Protozoans are gaining recognition as environmental hosts for a variety of waterborne pathogens. We compared the growth of Mycobacterium avium, a human pathogen associated with domestic water supplies, in coculture with the free-living amoeba Acanthamoeba polyphaga with the growth of M. avium when it was separated from amoebae by a 0.1-μm-pore-size polycarbonate membrane (in a parachamber). Although viable mycobacteria were observed within amoebal vacuoles, there was no significant difference between bacterial growth in coculture and bacterial growth in the parachamber. This suggests that M. avium is able to grow saprozoically on products secreted by the amoebae. In contrast, Legionella pneumophila, a well-studied intracellular parasite of amoebae, multiplied only in coculture.
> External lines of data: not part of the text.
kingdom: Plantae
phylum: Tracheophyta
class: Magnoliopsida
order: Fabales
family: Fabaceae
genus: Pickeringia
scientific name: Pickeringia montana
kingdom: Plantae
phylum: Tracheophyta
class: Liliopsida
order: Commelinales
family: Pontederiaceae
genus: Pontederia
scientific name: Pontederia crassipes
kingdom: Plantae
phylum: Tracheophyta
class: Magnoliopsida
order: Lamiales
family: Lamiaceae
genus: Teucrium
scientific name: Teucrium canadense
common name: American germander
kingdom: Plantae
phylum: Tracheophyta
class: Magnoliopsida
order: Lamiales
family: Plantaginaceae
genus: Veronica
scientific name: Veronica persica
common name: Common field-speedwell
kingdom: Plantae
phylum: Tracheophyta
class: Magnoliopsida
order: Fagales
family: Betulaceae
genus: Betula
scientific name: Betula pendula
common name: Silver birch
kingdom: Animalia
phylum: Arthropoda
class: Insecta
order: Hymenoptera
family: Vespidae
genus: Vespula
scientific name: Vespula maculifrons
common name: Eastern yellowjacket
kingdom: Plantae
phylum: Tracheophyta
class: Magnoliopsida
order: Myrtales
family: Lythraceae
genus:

A comparison of amoebae infected with L. pneumophila and amoebae infected with M. avium by electron microscopy demonstrated that there were striking differences in the locations of the bacteria within amoebal cysts. While L. pneumophila resided within the cysts, M. avium was found within the outer walls of the double-walled cysts of A. polyphaga. These locations may provide a reservoir for the bacteria when environmental conditions become unfavorable.